This article was originally posted in the Montreal Gazette.
There is still a great deal that is uncertain about the persistent symptoms that we have taken to calling long COVID. Why it happens, how common it is and how to treat it are all still somewhat unclear. But a research letter recently published in the Journal of the American Medical Association provides at least some hints on how we can prevent it.
Up until now, there was ambiguity about whether vaccination prevented long COVID or not. Data from the U.S. Department of Veterans Affairs suggested that persistent symptoms were lower in vaccinated individuals, but not all the early data was entirely consistent. Part of the problem in studying long COVID is that different groups use different definitions. The U.S. Centers for Disease Control and Prevention defines it as symptoms that persist for four weeks after infection whereas, the World Health Organization uses three months after the onset of COVID infection. Depending on which definition you use, you can get very different estimates for how common long COVID actually is. The risk of long COVID is also going to differ depending on whether you consider people who were hospitalized for severe infections, people with only mild infections, or a combination of the two. When different studies use different methodologies, comparing them becomes an apples to oranges problem.
The most recent data, from researchers in Milan, provides some useful information. Researchers analyzed health-care workers from nine medical centres in Italy and compared the COVID recovery of vaccinated and unvaccinated employees. Workers were being screened for COVID every one to two weeks, so virtually all cases would have been picked up. If mild cases were to go undiagnosed, that would provide a falsely elevated estimate of long-COVID risk. Researchers also limited their analysis to non-hospitalized COVID patients, which again guarded against overestimating the risk of long COVID by mixing together milder and more severe cases.
Perhaps unsurprisingly, older patients and those with pre-existing medical conditions were more likely to have persistent symptoms one month after infection. That being said, I’ve anecdotally seen many younger patients with persistent symptoms, and it is important to remember that lower risk does not mean zero risk.

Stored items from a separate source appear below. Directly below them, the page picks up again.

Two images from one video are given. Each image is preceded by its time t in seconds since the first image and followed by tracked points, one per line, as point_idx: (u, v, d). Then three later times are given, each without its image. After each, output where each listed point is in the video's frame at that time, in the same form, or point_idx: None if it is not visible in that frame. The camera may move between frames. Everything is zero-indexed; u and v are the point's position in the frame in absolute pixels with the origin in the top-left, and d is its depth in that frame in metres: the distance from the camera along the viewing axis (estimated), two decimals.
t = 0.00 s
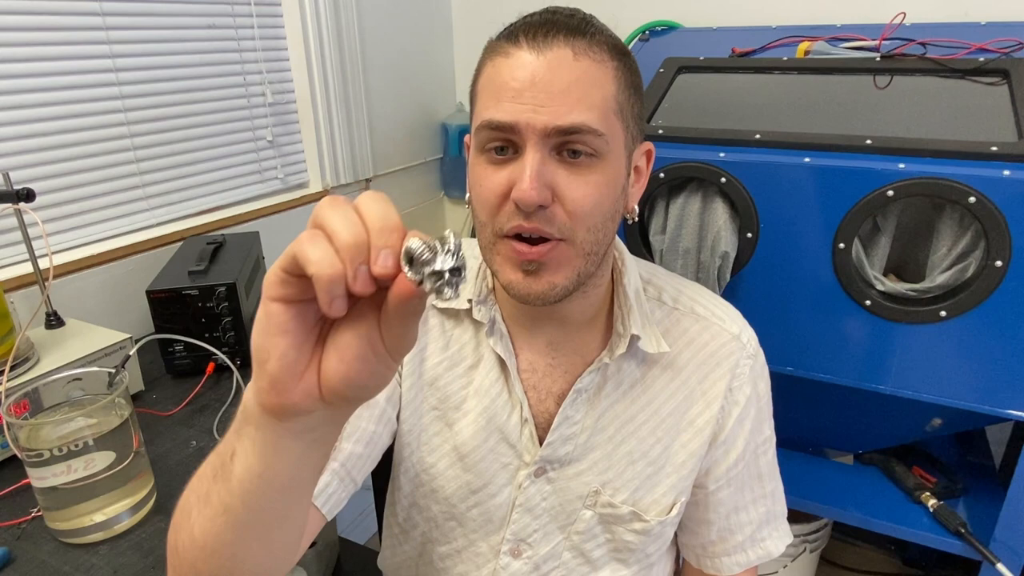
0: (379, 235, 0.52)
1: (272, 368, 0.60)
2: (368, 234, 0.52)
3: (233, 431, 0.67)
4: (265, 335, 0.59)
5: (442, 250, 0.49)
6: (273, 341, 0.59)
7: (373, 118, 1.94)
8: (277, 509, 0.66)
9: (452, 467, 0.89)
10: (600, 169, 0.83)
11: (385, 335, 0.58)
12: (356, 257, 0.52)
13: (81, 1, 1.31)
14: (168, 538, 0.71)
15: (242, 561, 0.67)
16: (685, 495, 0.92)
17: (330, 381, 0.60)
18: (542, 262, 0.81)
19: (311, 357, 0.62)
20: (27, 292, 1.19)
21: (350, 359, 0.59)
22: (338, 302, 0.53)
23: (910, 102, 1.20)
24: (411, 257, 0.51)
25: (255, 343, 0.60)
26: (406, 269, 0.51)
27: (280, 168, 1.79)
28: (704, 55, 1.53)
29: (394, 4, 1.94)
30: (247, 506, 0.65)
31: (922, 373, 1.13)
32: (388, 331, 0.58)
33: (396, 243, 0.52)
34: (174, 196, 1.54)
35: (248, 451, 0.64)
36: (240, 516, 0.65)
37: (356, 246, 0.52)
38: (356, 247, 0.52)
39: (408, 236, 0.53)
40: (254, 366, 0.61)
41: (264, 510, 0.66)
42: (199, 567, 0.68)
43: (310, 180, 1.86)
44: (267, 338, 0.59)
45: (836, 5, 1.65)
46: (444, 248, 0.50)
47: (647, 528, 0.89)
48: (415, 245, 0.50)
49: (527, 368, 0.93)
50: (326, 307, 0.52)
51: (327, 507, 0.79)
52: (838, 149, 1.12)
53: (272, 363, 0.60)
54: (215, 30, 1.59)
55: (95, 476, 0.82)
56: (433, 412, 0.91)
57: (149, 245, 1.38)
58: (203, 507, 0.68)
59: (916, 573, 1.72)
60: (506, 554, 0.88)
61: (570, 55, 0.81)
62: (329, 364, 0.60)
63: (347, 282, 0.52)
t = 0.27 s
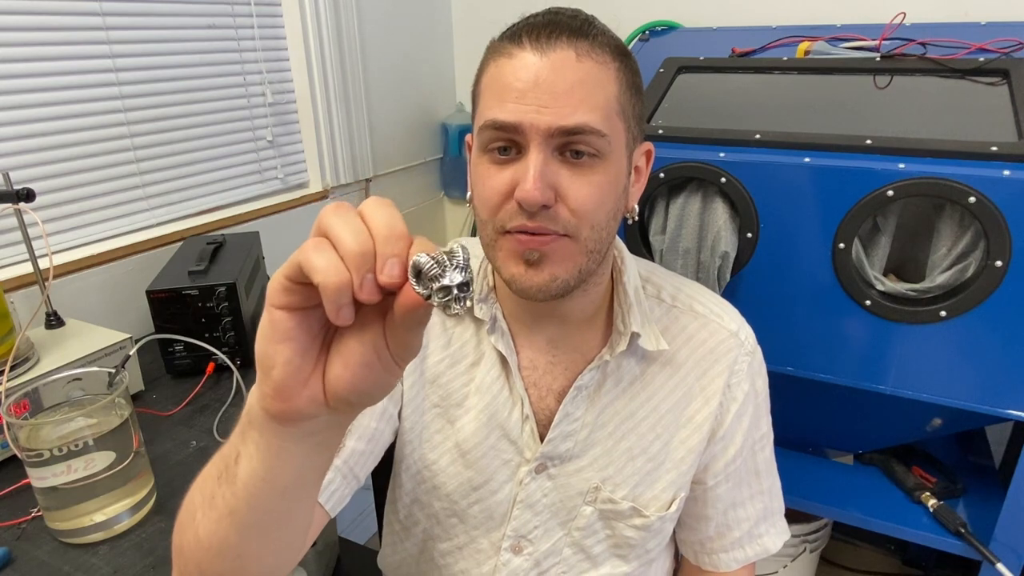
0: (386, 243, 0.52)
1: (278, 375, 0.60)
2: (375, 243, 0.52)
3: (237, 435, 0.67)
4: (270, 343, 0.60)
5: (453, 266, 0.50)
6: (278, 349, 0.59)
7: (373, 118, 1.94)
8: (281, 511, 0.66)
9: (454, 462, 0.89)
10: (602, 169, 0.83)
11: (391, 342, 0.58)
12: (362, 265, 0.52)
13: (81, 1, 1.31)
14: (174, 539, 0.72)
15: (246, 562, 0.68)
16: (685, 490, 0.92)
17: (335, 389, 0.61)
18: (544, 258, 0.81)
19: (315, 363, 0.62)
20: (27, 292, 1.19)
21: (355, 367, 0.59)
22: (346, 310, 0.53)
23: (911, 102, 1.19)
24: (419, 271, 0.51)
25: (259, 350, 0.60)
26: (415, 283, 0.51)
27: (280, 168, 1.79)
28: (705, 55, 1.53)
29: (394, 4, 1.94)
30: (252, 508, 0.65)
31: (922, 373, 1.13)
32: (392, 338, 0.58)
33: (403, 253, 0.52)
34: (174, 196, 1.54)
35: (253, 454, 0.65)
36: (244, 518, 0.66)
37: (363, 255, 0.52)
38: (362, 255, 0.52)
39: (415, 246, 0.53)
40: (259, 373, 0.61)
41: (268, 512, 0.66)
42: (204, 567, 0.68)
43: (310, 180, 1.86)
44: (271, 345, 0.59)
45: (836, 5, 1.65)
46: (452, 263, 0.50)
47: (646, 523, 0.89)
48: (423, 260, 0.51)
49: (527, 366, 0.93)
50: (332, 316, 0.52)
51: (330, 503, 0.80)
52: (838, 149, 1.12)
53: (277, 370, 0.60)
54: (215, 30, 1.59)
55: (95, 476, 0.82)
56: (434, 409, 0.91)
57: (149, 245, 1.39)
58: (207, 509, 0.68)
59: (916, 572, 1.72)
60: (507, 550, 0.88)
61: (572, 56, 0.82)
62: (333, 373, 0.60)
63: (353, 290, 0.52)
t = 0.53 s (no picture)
0: (391, 243, 0.52)
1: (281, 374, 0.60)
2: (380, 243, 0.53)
3: (240, 435, 0.67)
4: (273, 343, 0.59)
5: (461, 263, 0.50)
6: (280, 348, 0.59)
7: (373, 118, 1.94)
8: (283, 511, 0.66)
9: (454, 463, 0.89)
10: (603, 168, 0.83)
11: (394, 341, 0.59)
12: (367, 264, 0.52)
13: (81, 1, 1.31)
14: (176, 540, 0.72)
15: (248, 563, 0.68)
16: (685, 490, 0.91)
17: (338, 388, 0.61)
18: (546, 256, 0.81)
19: (318, 362, 0.62)
20: (27, 292, 1.19)
21: (358, 366, 0.60)
22: (352, 309, 0.53)
23: (911, 102, 1.19)
24: (427, 270, 0.51)
25: (262, 350, 0.60)
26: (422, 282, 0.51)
27: (280, 168, 1.79)
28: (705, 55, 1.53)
29: (394, 4, 1.94)
30: (255, 505, 0.65)
31: (922, 372, 1.13)
32: (397, 339, 0.58)
33: (409, 251, 0.53)
34: (174, 196, 1.54)
35: (255, 454, 0.65)
36: (247, 518, 0.66)
37: (368, 254, 0.52)
38: (367, 254, 0.52)
39: (419, 247, 0.54)
40: (262, 372, 0.61)
41: (270, 513, 0.66)
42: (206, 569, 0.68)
43: (310, 180, 1.86)
44: (274, 345, 0.59)
45: (836, 4, 1.65)
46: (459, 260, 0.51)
47: (646, 524, 0.89)
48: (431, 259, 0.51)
49: (527, 366, 0.92)
50: (338, 315, 0.52)
51: (331, 505, 0.80)
52: (838, 148, 1.12)
53: (279, 369, 0.60)
54: (215, 30, 1.59)
55: (95, 476, 0.82)
56: (435, 410, 0.91)
57: (149, 245, 1.39)
58: (209, 510, 0.68)
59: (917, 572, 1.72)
60: (507, 550, 0.88)
61: (573, 56, 0.82)
62: (337, 371, 0.61)
63: (357, 290, 0.52)
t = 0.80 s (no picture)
0: (404, 230, 0.53)
1: (293, 364, 0.60)
2: (392, 230, 0.53)
3: (248, 429, 0.67)
4: (285, 333, 0.60)
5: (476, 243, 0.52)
6: (292, 338, 0.60)
7: (373, 118, 1.93)
8: (291, 505, 0.66)
9: (454, 465, 0.89)
10: (604, 169, 0.83)
11: (406, 328, 0.59)
12: (380, 250, 0.52)
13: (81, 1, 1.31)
14: (181, 537, 0.72)
15: (254, 560, 0.68)
16: (685, 492, 0.91)
17: (350, 376, 0.61)
18: (546, 258, 0.80)
19: (328, 353, 0.62)
20: (27, 292, 1.19)
21: (369, 354, 0.60)
22: (367, 296, 0.53)
23: (911, 102, 1.20)
24: (442, 252, 0.52)
25: (274, 340, 0.60)
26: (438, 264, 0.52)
27: (280, 168, 1.79)
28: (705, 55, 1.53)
29: (394, 4, 1.94)
30: (257, 507, 0.65)
31: (922, 372, 1.13)
32: (408, 326, 0.59)
33: (421, 237, 0.53)
34: (174, 196, 1.54)
35: (261, 451, 0.65)
36: (256, 512, 0.66)
37: (380, 241, 0.52)
38: (379, 241, 0.52)
39: (431, 234, 0.54)
40: (274, 363, 0.61)
41: (277, 508, 0.66)
42: (212, 565, 0.68)
43: (310, 180, 1.86)
44: (285, 336, 0.60)
45: (836, 5, 1.65)
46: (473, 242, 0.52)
47: (647, 525, 0.89)
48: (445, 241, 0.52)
49: (527, 368, 0.92)
50: (354, 303, 0.52)
51: (332, 509, 0.80)
52: (838, 149, 1.12)
53: (291, 359, 0.60)
54: (215, 30, 1.59)
55: (95, 476, 0.82)
56: (435, 411, 0.91)
57: (149, 245, 1.38)
58: (215, 505, 0.68)
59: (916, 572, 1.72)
60: (508, 552, 0.88)
61: (575, 57, 0.82)
62: (348, 361, 0.61)
63: (370, 276, 0.52)
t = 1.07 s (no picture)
0: (398, 249, 0.53)
1: (285, 383, 0.60)
2: (386, 249, 0.53)
3: (244, 441, 0.67)
4: (278, 351, 0.60)
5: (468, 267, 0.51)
6: (285, 356, 0.60)
7: (373, 117, 1.93)
8: (291, 512, 0.66)
9: (454, 466, 0.89)
10: (603, 174, 0.83)
11: (400, 346, 0.59)
12: (373, 269, 0.52)
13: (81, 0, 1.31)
14: (179, 548, 0.71)
15: (257, 560, 0.67)
16: (685, 493, 0.91)
17: (343, 393, 0.61)
18: (545, 269, 0.81)
19: (322, 371, 0.62)
20: (27, 292, 1.19)
21: (364, 371, 0.60)
22: (360, 317, 0.52)
23: (911, 102, 1.20)
24: (434, 276, 0.52)
25: (268, 357, 0.60)
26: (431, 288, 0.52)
27: (280, 168, 1.79)
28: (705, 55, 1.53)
29: (394, 4, 1.94)
30: (261, 511, 0.65)
31: (922, 372, 1.13)
32: (402, 343, 0.59)
33: (414, 257, 0.53)
34: (174, 196, 1.54)
35: (263, 453, 0.65)
36: (258, 513, 0.65)
37: (373, 260, 0.52)
38: (373, 259, 0.52)
39: (425, 252, 0.54)
40: (268, 380, 0.61)
41: (282, 506, 0.66)
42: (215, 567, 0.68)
43: (310, 180, 1.86)
44: (279, 353, 0.60)
45: (836, 5, 1.65)
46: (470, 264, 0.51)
47: (647, 527, 0.89)
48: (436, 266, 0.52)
49: (528, 369, 0.92)
50: (347, 323, 0.52)
51: (333, 511, 0.80)
52: (838, 149, 1.12)
53: (284, 377, 0.60)
54: (215, 30, 1.59)
55: (95, 476, 0.82)
56: (435, 413, 0.91)
57: (150, 245, 1.39)
58: (219, 503, 0.68)
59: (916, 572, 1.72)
60: (508, 553, 0.88)
61: (574, 60, 0.81)
62: (342, 378, 0.61)
63: (364, 295, 0.52)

Interestingly, the risk of long COVID did not differ significantly by wave, which argues against the notion that the newer variants are less likely to cause severe disease. What did make the largest difference was vaccination status. Getting two or three doses reduced the odds of developing long COVID by 75 and 85 per cent respectively. Receiving a single dose did not. Since the data was largely derived from infections that occurred in 2021, many health-care workers had only received two doses at that time.

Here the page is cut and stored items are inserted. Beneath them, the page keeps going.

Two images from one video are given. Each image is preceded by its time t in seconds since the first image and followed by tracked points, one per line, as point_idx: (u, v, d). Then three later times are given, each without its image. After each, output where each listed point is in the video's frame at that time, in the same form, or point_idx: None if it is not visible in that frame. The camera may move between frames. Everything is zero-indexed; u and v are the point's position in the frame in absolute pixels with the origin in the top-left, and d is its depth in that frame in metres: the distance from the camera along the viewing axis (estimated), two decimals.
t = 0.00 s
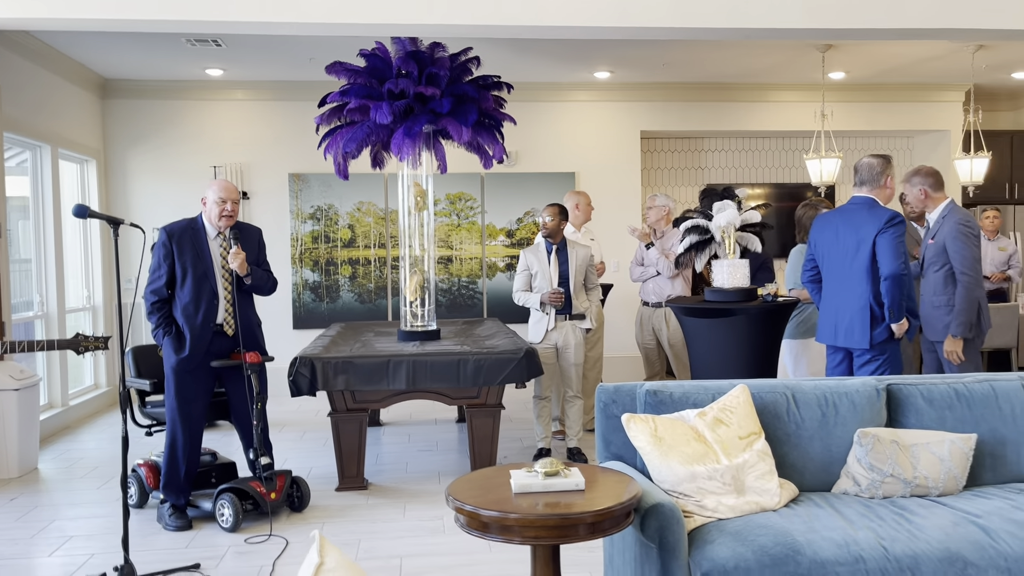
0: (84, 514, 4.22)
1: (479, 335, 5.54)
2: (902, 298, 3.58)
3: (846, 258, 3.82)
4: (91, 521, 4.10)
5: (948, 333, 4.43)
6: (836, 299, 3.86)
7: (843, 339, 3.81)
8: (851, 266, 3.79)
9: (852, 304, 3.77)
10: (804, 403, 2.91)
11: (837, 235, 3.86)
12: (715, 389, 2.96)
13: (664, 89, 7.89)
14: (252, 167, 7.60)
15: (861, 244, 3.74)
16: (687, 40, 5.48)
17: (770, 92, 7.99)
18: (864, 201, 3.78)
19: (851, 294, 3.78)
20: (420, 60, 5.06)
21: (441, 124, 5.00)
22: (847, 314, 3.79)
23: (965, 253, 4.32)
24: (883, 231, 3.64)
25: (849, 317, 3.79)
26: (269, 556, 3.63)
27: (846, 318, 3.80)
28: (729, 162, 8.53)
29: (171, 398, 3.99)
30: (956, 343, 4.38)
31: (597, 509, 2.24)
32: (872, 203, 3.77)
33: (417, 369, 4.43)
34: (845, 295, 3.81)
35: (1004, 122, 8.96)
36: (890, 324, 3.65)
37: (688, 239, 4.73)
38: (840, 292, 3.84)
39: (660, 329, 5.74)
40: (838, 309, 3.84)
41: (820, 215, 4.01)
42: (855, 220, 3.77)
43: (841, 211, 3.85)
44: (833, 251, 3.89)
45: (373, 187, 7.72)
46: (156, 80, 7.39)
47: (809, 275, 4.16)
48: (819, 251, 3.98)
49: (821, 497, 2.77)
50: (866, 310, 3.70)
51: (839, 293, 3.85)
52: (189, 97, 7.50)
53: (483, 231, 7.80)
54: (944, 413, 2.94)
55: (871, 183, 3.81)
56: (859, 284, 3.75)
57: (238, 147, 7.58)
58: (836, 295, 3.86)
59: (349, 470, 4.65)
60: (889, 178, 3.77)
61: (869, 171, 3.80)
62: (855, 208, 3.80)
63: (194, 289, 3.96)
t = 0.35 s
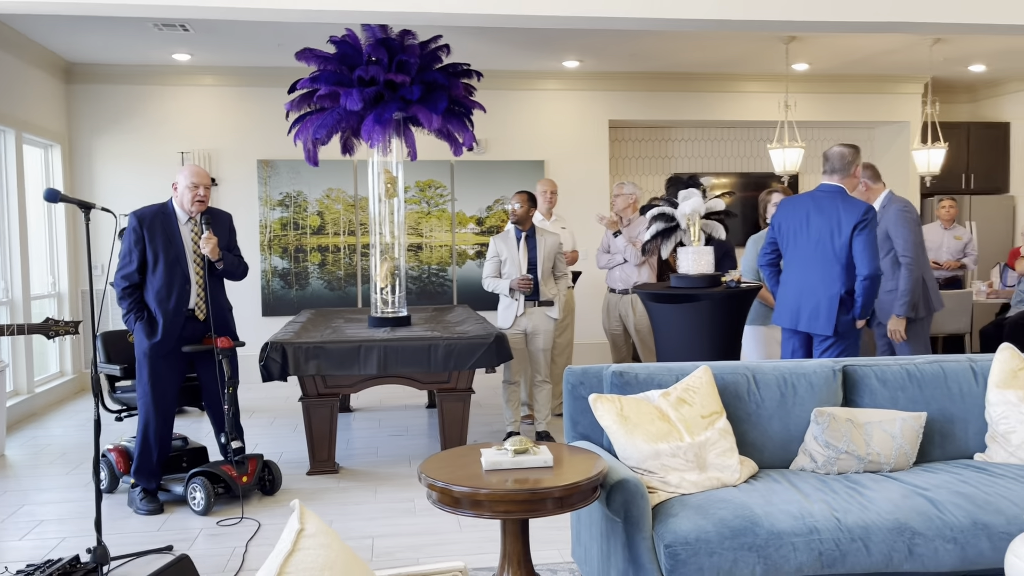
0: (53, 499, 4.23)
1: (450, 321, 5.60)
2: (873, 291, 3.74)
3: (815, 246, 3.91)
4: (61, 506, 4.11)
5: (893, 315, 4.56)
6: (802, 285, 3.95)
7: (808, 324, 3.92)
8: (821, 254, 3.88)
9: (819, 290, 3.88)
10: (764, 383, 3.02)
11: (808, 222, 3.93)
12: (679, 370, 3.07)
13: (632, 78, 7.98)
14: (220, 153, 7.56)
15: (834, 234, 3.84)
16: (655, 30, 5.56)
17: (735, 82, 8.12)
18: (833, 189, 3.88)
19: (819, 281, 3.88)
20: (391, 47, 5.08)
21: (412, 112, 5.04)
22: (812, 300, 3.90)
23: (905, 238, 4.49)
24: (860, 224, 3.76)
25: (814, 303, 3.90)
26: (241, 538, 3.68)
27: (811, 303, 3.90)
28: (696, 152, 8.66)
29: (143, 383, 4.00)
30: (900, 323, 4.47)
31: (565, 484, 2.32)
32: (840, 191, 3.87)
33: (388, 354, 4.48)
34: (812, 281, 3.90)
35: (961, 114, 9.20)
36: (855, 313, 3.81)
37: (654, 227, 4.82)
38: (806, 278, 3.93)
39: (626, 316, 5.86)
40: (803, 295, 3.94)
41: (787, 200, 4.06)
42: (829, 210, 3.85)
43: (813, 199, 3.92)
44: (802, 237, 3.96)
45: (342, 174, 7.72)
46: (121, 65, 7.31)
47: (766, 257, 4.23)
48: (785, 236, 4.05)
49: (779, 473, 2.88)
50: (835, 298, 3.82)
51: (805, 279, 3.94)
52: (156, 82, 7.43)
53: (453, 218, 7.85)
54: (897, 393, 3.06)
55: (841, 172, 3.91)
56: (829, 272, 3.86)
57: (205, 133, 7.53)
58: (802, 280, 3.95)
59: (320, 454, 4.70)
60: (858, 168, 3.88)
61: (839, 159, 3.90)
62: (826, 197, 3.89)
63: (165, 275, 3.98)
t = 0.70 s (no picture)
0: (38, 509, 4.24)
1: (434, 331, 5.66)
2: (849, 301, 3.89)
3: (791, 258, 4.00)
4: (47, 515, 4.14)
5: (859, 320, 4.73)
6: (778, 296, 4.03)
7: (786, 335, 3.99)
8: (798, 266, 3.98)
9: (797, 302, 3.97)
10: (740, 391, 3.12)
11: (784, 235, 4.02)
12: (658, 379, 3.15)
13: (613, 91, 8.10)
14: (204, 163, 7.59)
15: (810, 247, 3.95)
16: (635, 45, 5.67)
17: (714, 95, 8.26)
18: (804, 203, 4.01)
19: (796, 292, 3.97)
20: (376, 61, 5.16)
21: (397, 125, 5.11)
22: (789, 311, 3.99)
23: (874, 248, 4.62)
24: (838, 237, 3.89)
25: (790, 314, 3.99)
26: (228, 546, 3.72)
27: (788, 314, 3.99)
28: (676, 163, 8.78)
29: (129, 393, 4.04)
30: (865, 328, 4.66)
31: (547, 491, 2.39)
32: (811, 204, 4.00)
33: (373, 363, 4.54)
34: (788, 293, 3.99)
35: (934, 127, 9.39)
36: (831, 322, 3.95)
37: (634, 238, 4.94)
38: (783, 290, 4.01)
39: (607, 325, 5.94)
40: (781, 306, 4.02)
41: (761, 213, 4.13)
42: (806, 223, 3.96)
43: (789, 213, 4.02)
44: (777, 250, 4.05)
45: (326, 185, 7.77)
46: (106, 76, 7.34)
47: (737, 268, 4.30)
48: (760, 249, 4.12)
49: (755, 479, 2.97)
50: (813, 310, 3.93)
51: (781, 291, 4.02)
52: (140, 93, 7.46)
53: (437, 228, 7.92)
54: (867, 400, 3.17)
55: (812, 186, 4.03)
56: (806, 284, 3.96)
57: (189, 143, 7.56)
58: (778, 292, 4.03)
59: (305, 463, 4.74)
60: (827, 182, 4.02)
61: (809, 174, 4.02)
62: (801, 211, 3.99)
63: (153, 286, 4.03)
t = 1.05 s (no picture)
0: (39, 512, 4.31)
1: (430, 336, 5.73)
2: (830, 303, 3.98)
3: (772, 266, 4.08)
4: (49, 518, 4.21)
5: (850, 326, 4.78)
6: (761, 305, 4.09)
7: (773, 342, 4.05)
8: (778, 274, 4.05)
9: (780, 309, 4.05)
10: (728, 397, 3.19)
11: (762, 245, 4.10)
12: (647, 385, 3.22)
13: (608, 99, 8.19)
14: (203, 170, 7.67)
15: (788, 253, 4.04)
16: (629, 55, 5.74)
17: (708, 104, 8.35)
18: (775, 212, 4.09)
19: (779, 300, 4.05)
20: (373, 71, 5.24)
21: (394, 133, 5.20)
22: (774, 318, 4.05)
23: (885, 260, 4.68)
24: (813, 242, 3.99)
25: (776, 321, 4.05)
26: (226, 548, 3.79)
27: (774, 322, 4.06)
28: (670, 170, 8.87)
29: (130, 398, 4.11)
30: (856, 334, 4.70)
31: (537, 493, 2.46)
32: (782, 212, 4.09)
33: (369, 368, 4.61)
34: (771, 300, 4.06)
35: (926, 134, 9.49)
36: (814, 325, 4.04)
37: (627, 245, 5.01)
38: (766, 298, 4.08)
39: (601, 331, 6.02)
40: (765, 314, 4.08)
41: (735, 224, 4.20)
42: (781, 231, 4.05)
43: (763, 222, 4.10)
44: (757, 259, 4.12)
45: (324, 192, 7.85)
46: (106, 84, 7.42)
47: (716, 281, 4.33)
48: (739, 259, 4.19)
49: (741, 482, 3.05)
50: (797, 315, 4.01)
51: (764, 299, 4.09)
52: (141, 101, 7.55)
53: (433, 235, 8.00)
54: (852, 405, 3.25)
55: (780, 194, 4.10)
56: (788, 291, 4.04)
57: (189, 151, 7.64)
58: (761, 300, 4.09)
59: (302, 466, 4.81)
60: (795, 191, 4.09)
61: (778, 183, 4.09)
62: (773, 220, 4.08)
63: (153, 292, 4.10)
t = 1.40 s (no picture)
0: (47, 509, 4.38)
1: (431, 339, 5.80)
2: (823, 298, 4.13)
3: (768, 268, 4.12)
4: (56, 515, 4.28)
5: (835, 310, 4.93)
6: (760, 307, 4.13)
7: (775, 341, 4.11)
8: (776, 276, 4.12)
9: (779, 309, 4.11)
10: (722, 395, 3.26)
11: (757, 248, 4.13)
12: (644, 383, 3.29)
13: (608, 105, 8.27)
14: (208, 174, 7.76)
15: (783, 255, 4.11)
16: (628, 61, 5.82)
17: (707, 109, 8.43)
18: (757, 217, 4.15)
19: (777, 301, 4.11)
20: (376, 77, 5.32)
21: (396, 138, 5.27)
22: (774, 319, 4.11)
23: (892, 267, 4.76)
24: (805, 241, 4.11)
25: (775, 321, 4.11)
26: (230, 544, 3.85)
27: (774, 322, 4.11)
28: (670, 176, 8.95)
29: (136, 397, 4.19)
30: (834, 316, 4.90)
31: (535, 485, 2.52)
32: (768, 216, 4.16)
33: (372, 369, 4.68)
34: (769, 302, 4.11)
35: (925, 140, 9.56)
36: (808, 322, 4.17)
37: (626, 248, 5.07)
38: (765, 300, 4.12)
39: (601, 334, 6.09)
40: (765, 316, 4.12)
41: (725, 229, 4.19)
42: (775, 233, 4.12)
43: (755, 225, 4.14)
44: (752, 262, 4.15)
45: (328, 196, 7.93)
46: (112, 89, 7.51)
47: (705, 288, 4.28)
48: (733, 263, 4.18)
49: (736, 478, 3.11)
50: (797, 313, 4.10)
51: (762, 301, 4.13)
52: (147, 106, 7.64)
53: (435, 239, 8.07)
54: (845, 403, 3.31)
55: (762, 200, 4.16)
56: (785, 291, 4.11)
57: (193, 155, 7.73)
58: (759, 302, 4.13)
59: (305, 466, 4.88)
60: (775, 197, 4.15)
61: (758, 188, 4.15)
62: (758, 224, 4.14)
63: (159, 293, 4.17)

Intuitively, it seems logical that vaccination would reduce the risk of long COVID, and many of us assumed that would be the case. Vaccination reduces the severity of disease and also prevents infection. Despite what people say online, multiple studies have shown that vaccination with three doses plays an important role in preventing infection. While the vaccines are less protective against Omicron than they were against the Delta variant, three doses still reduced the odds of infection by 76 per cent.
Many aspects of long COVID still defy simple answers. There is no clear diagnostic test or treatment; people have very different symptoms that may not all be due to the same cause. Symptoms do improve with time, but it is hard to predict who will improve and how long it will take. The one thing we can say with slightly more certainty is that vaccination seems to reduce the risk of persistent symptoms. Of course, the best way to avoid long COVID is not get COVID in the first place, and the vaccines can help with that, too. So can wearing a mask and just being careful.